The task force underscored the importance of disease-modifying anti-rheumatic drugs (DMARDs) remaining available for rheumatic and musculoskeletal disease patients, including hydroxychloroquine, which has drawn interest for COVID-19 use after publicity, despite a lack of strong evidence that it is effective in preventing or treating the virus.
“The off-label use of DMARDs in COVID-19 outside the context of clinical trials should be discouraged,” the group wrote.
Dr. Landewé said it’s crucial to stay in touch, even as the pandemic continues for a long period, because patients need the support and the encouragement to stay on top of their disease management.
“Don’t lose contact with those patients,” he said.
According to the ACR
The ACR’s published clinical guidance for the care of adult patients with rheumatic diseases during the COVID-19 pandemic is mostly in concert with EULAR’s recommendations, which is encouraging, said Ted Mikuls, MD, a member of the ACR task force that developed the guidance and the Umbach Professor of Rheumatology at the University of Nebraska Medical Center, Omaha, where he also serves as vice chair of research for the Department of Internal Medicine.2
“We’re approaching the unknown from very different parts of the world and arriving in a very similar place,” Dr. Mikuls said.

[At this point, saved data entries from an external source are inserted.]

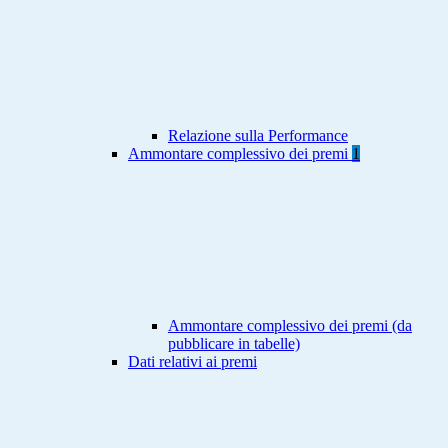
Relazione sulla Performance
Ammontare complessivo dei premi
1
Ammontare complessivo dei premi (da
pubblicare in tabelle)
Dati relativi ai premi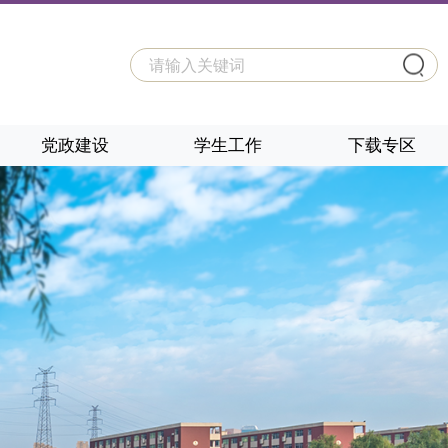
党政建设
学生工作
下载专区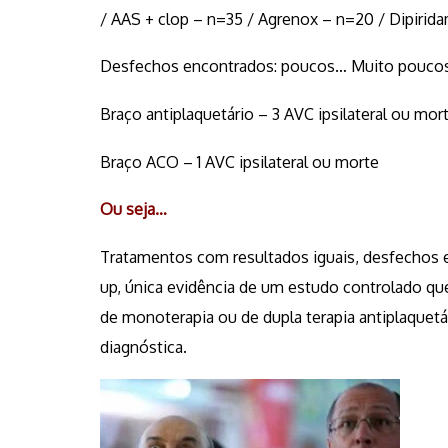
/ AAS + clop – n=35 / Agrenox – n=20 / Dipirida
Desfechos encontrados: poucos… Muito pouco
Braço antiplaquetário – 3 AVC ipsilateral ou mor
Braço ACO – 1 AVC ipsilateral ou morte
Ou seja…
Tratamentos com resultados iguais, desfechos
up, única evidência de um estudo controlado q
de monoterapia ou de dupla terapia antiplaque
diagnóstica.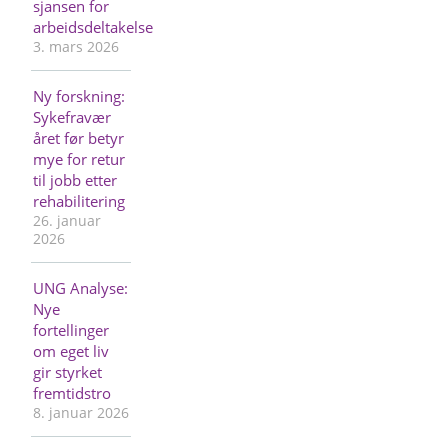
sjansen for
arbeidsdeltakelse
3. mars 2026
Ny forskning:
Sykefravær
året før betyr
mye for retur
til jobb etter
rehabilitering
26. januar
2026
UNG Analyse:
Nye
fortellinger
om eget liv
gir styrket
fremtidstro
8. januar 2026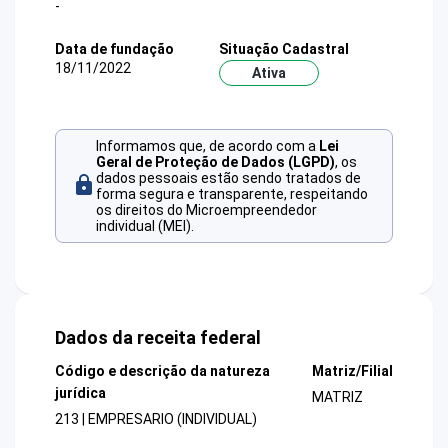
-
Data de fundação
Situação Cadastral
18/11/2022
Ativa
Informamos que, de acordo com a
Lei
Geral de Proteção de Dados (LGPD)
, os
dados pessoais estão sendo tratados de
forma segura e transparente, respeitando
os direitos do Microempreendedor
individual (MEI).
Dados da receita federal
Código e descrição da natureza
Matriz/Filial
jurídica
MATRIZ
213 | EMPRESARIO (INDIVIDUAL)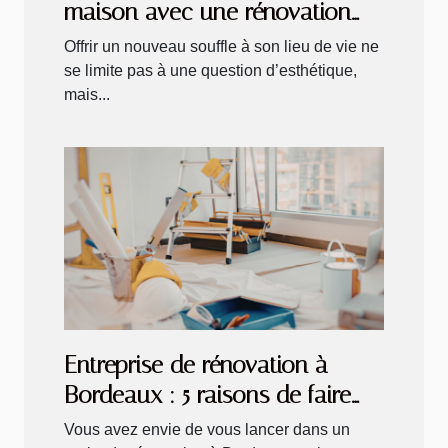
maison avec une rénovation
intérieure et extérieure ?
Offrir un nouveau souffle à son lieu de vie ne
se limite pas à une question d’esthétique,
mais...
Entreprise de rénovation à
Bordeaux : 5 raisons de faire
appel à Micazza en 2026
Vous avez envie de vous lancer dans un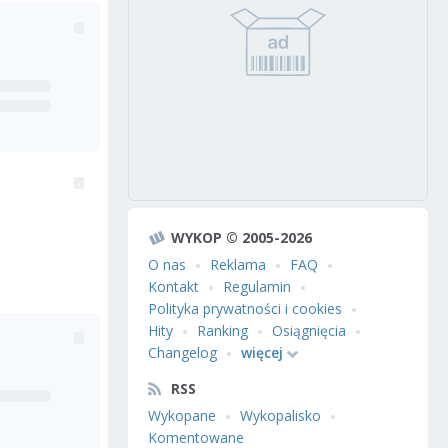
WYKOP © 2005-2026
O nas
Reklama
FAQ
Kontakt
Regulamin
Polityka prywatności i cookies
Hity
Ranking
Osiągnięcia
Changelog
więcej
RSS
Wykopane
Wykopalisko
Komentowane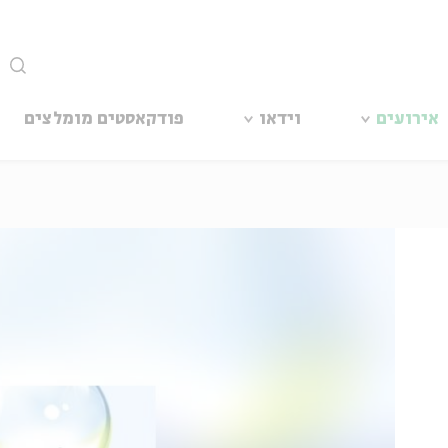
סגור
אירועים
וידאו
פודקאסטים מומלצים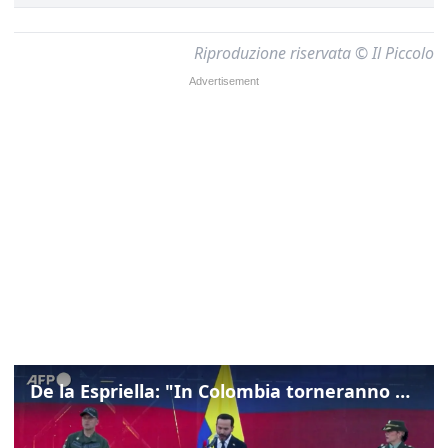
Riproduzione riservata © Il Piccolo
De la Espriella: "In Colombia torneranno ordine, autorità e libertà"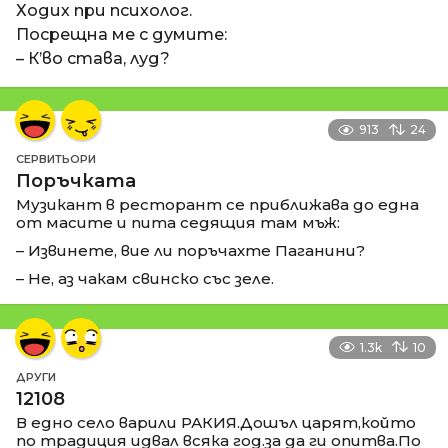
Ходих при психолог.
Посрещна ме с думите:
– К’во става, луд?
913
24
СЕРВИТЬОРИ
Поръчката
Музикант в ресторант се приближава до една
от масите и пита седящия там мъж:
– Извинете, вие ли поръчахте Паганини?
– Не, аз чакам свинско със зеле.
1.3k
10
ДРУГИ
12108
В едно село варили РАКИЯ.Дошъл царят,който
по традиция идвал всяка год.за да ги опитва.По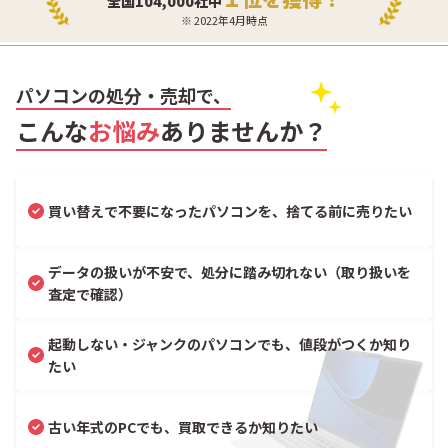
全国104,000社中
※ 2022年4月時点
パソコンの処分・売却で、
こんな
お悩み
ありませんか？
買い替えで不要になったパソコンを、捨てる前に売りたい
データの扱いが不安で、処分に踏み切れない（取り扱いを
査定で確認）
起動しない・ジャンクのパソコンでも、値段がつくか知り
たい
古い年式のPCでも、買取できるか知りたい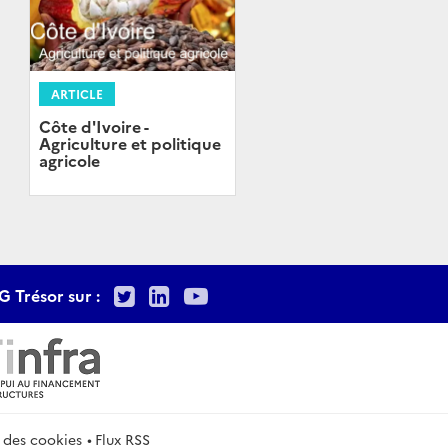
ARTICLE
Côte d'Ivoire -
Agriculture et politique
agricole
Twitter
LinkedIn
Youtube
G Trésor sur :
 des cookies
Flux RSS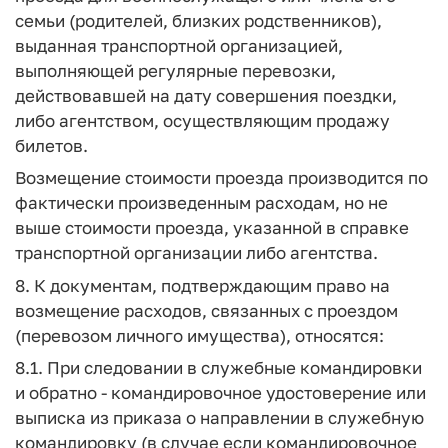
семьи (родителей, близких родственников),
выданная транспортной организацией,
выполняющей регулярные перевозки,
действовавшей на дату совершения поездки,
либо агентством, осуществляющим продажу
билетов.
Возмещение стоимости проезда производится по
фактически произведенным расходам, но не
выше стоимости проезда, указанной в справке
транспортной организации либо агентства.
8. К документам, подтверждающим право на
возмещение расходов, связанных с проездом
(перевозом личного имущества), относятся:
8.1. При следовании в служебные командировки
и обратно - командировочное удостоверение или
выписка из приказа о направлении в служебную
командировку (в случае если командировочное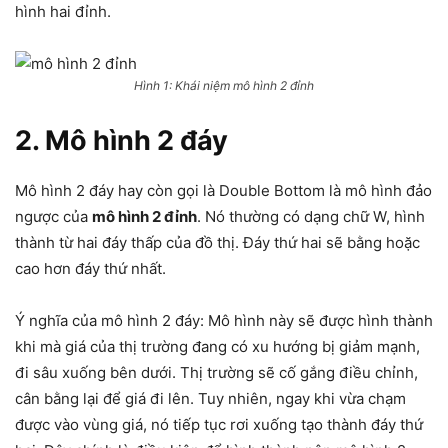
hình hai đỉnh.
Hình 1: Khái niệm mô hình 2 đỉnh
2. Mô hình 2 đáy
Mô hình 2 đáy hay còn gọi là Double Bottom là mô hình đảo
ngược của
mô hình 2 đỉnh
. Nó thường có dạng chữ W, hình
thành từ hai đáy thấp của đồ thị. Đáy thứ hai sẽ bằng hoặc
cao hơn đáy thứ nhất.
Ý nghĩa của mô hình 2 đáy: Mô hình này sẽ được hình thành
khi mà giá của thị trường đang có xu hướng bị giảm mạnh,
đi sâu xuống bên dưới. Thị trường sẽ cố gắng điều chỉnh,
cân bằng lại để giá đi lên. Tuy nhiên, ngay khi vừa chạm
được vào vùng giá, nó tiếp tục rơi xuống tạo thành đáy thứ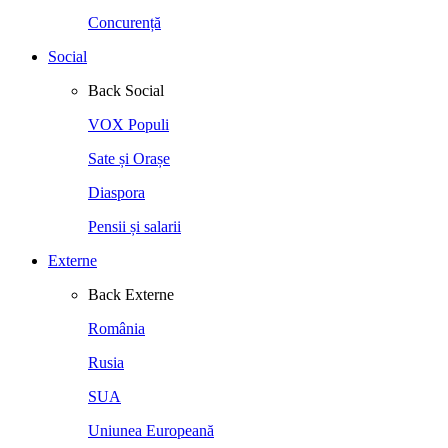
Concurență
Social
Back
Social
VOX Populi
Sate și Orașe
Diaspora
Pensii și salarii
Externe
Back
Externe
România
Rusia
SUA
Uniunea Europeană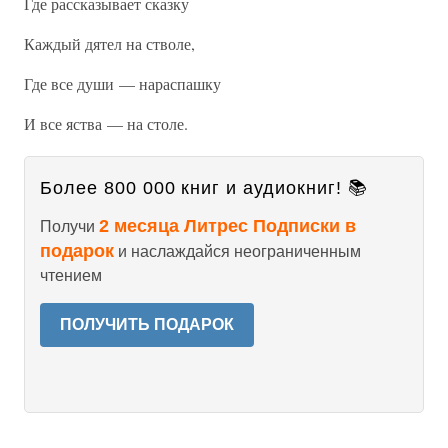
Где рассказывает сказку
Каждый дятел на стволе,
Где все души — нараспашку
И все яства — на столе.
Более 800 000 книг и аудиокниг! 📚
2 месяца Литрес Подписки в
Получи
подарок
и наслаждайся неограниченным
чтением
ПОЛУЧИТЬ ПОДАРОК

The ACR guidance offers more specific suggestions in cases of suspected exposure, recommending clinicians stop immunosuppressants, non-interleukin (IL) 6 biologics and JAK inhibitors for patients who are stable after an exposure to the virus, while hydroxychloroquine, sulfasalazine and non-steroidal anti-inflammatory drugs should be continued. With documented or presumed COVID-19, the guidance recommends hydroxychloroquine should be continued with appropriate cautions in place, but sulfasalazine, methotrexate, leflunomide, immunosuppressants, non-IL-6 biologics and JAK inhibitors should be stopped or held.
In response to a question about JAK inhibitor use, Dr. Mikuls said the panel was uncertain about what to recommend for COVID-19 patients, saying task force members “didn’t necessarily vote against that, but weren’t ready to endorse that strategy.”
He pointed out that high-dose JAK inhibition has been linked with thromboembolic events, and this has been seen with COVID-19, too. “I think that’s given folks pause,” he said.
Despite the recent attention paid to hydroxychloroquine, and data pointing to cardiotoxicity, Dr. Mikuls said the drug’s benefits have to be kept in mind.
“We have good data that, optimally dosed, … hydroxychloroquine reduces morbidity, reduces mortality, related to lupus,” he said. “I don’t think we can lose sight of that.”